We already knew something was changing in the NBA last season when none other than LeBron James suggested a thought that had previously been taboo – and, to be honest, would have been coming from anybody else but The King. This time last year, the Los Angeles Lakers’ star turn shared his belief that Europeans “develop faster than American players,” signalling a new era of respect for a group of players long looked at with suspicion in NBA circles.
Two-time Most Valuable Player (MVP) Steve Nash recently told Quentin Richardson and Darius Miles on the Knuckleheads podcast how acute Dirk Nowitzki’s understanding of needing to go the extra mile to rebuff popular perceptions of Europeans and their apparent softness was. When Nash and Nowitzki were teammates for six years with the Dallas Mavericks, they would get up early and go to the gym in the apartment block they both lived in, and then go there again in the evening after practice, Nash confessed to Richardson and Miles.
Now, nearly 20 years on from Nowitzki’s midnight sessions pumping iron, the worm has turned – partly due to the German’s groundwork. There are currently 59 European players on NBA rosters but it’s not so much the number as the influence of the cream of the crop that is most notable. In 2019 both of the game’s most prestigious individual titles, that of MVP and Rookie of the Year were won by Europeans – the Milwaukee Bucks’ Giannis Antetokounmpo and Luka Dončić of those same Dallas Mavericks respectively.
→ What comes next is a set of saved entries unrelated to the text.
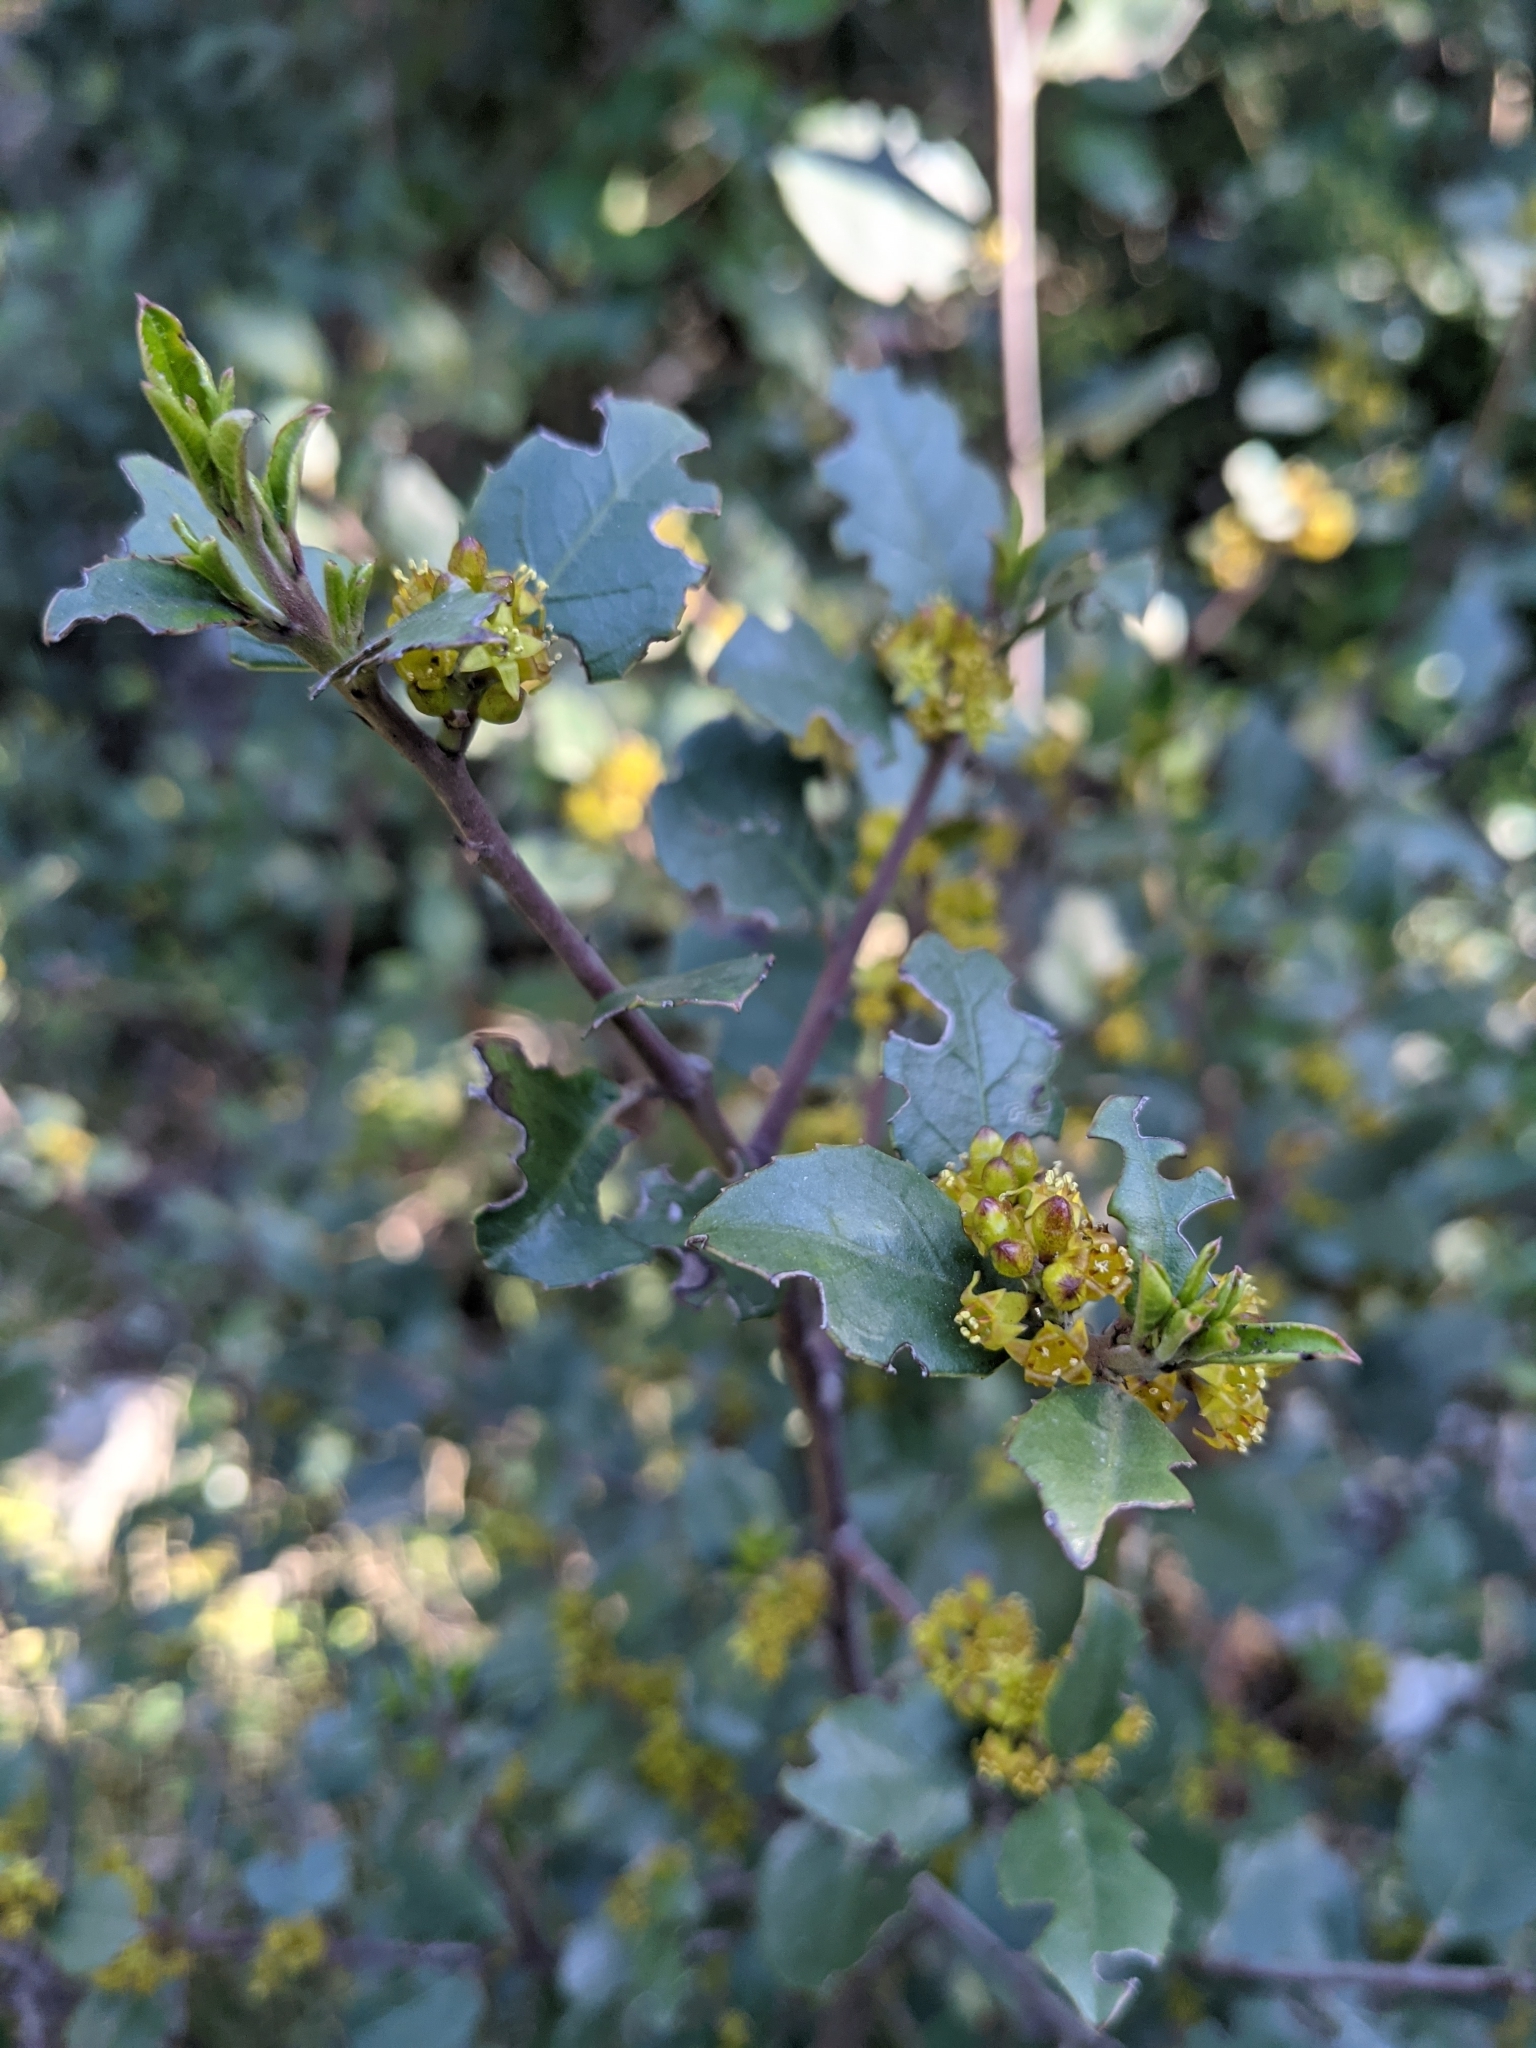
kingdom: Plantae
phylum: Tracheophyta
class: Magnoliopsida
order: Rosales
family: Rhamnaceae
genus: Rhamnus
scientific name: Rhamnus alaternus
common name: Mediterranean buckthorn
Like stars of the level of Shaquille O’Neal, Kobe Bryant and LeBron before them, they have reached a level of public consciousness that has made them largely mononymous. Last season belonged to Giannis, turning his formidable physical power into relentlessly consistent production and averaging career highs of 27.7 points and 12.5 rebounds per game in edging out reigning MVP James Harden for the big prize. The Greek Freak took the Bucks to the Eastern Conference finals, where he was eventually shut down by the might Kawhi Leonard and eventual champions the Toronto Raptors.
The only European to win the MVP apart from Nowitzki in 2007, Antetokounmpo has become hugely popular in the mainstream, charming the public with his wit and easy manner as a team captain in the 2019 All-Star. He created his first signature shoe, the Freak 1, launched this summer to some fanfare and with Leonard leaving the Raptors to go west with the Los Angeles Clippers, the East has the potential to be Giannis’ own private kingdom.
Not that he has a clear run to the pedestal of top European in the league. In the West, Dončić is making the metamorphosis from prince to king in a scorching start to his sophomore season. “He's going to push Dirk for the greatest European to ever play this game when it's all said and done," New York Knicks coach David Fizdale said after the Mavs played at Madison Square Garden last week – a game that the Knicks surprisingly won, but in which Dončić registered 33 points, 11 assists and 10 rebounds on one of basketball’s sacred floors.
It’s one of six triples-doubles that he has posted already this season, a league-leading total ahead of triple-double machine Russell Westbrook of the Houston Rockets and even his childhood idol LeBron, who has started the campaign in strong form for the Lakers. When Dončić posted yet another in Tuesday night’s thrilling win over the San Antonio Spurs, he set a new points personal best of 42, and thus become the second-youngest player in NBA history to score a 40-point-plus triple-double. The youngest? LeBron.
The Mavs’ plan is to have a European heart to their team, as Dončić is paired with Latvian forward Kristaps Porzingis, brought in by a blockbuster trade from the Knicks in February and now recovered from an ACL injury that kept him off the floor for more than a year. Porzingis signed a max deal to stay in Dallas long-term in pre-season, but there is no doubt whose team this is. Dončić leads the way for the Mavs on every possession, imbued with the star swagger with which he arrived in the NBA, having already been a Euroleague MVP with Real Madrid, and which has gone up a level further still this season.
Even after the summer retirements of two legendary players in Nowitzki and French point guard Tony Parker, whose number nine jersey was retired by the Spurs in an emotional ceremony last week, it feels as if we are entering an unprecedented era for European talent in the NBA – one which will be underlined by the NBA’s arrival in Paris for a regular season game in January, taking the place of the habitual London fixture. With the Bucks taking on the Charlotte Hornets in the French capital – under the watchful eye of the greatest, the now-Hornets owner Michael Jordan – Antetokounmpo will likely take the next step in his global coronation as a bona fide megastar.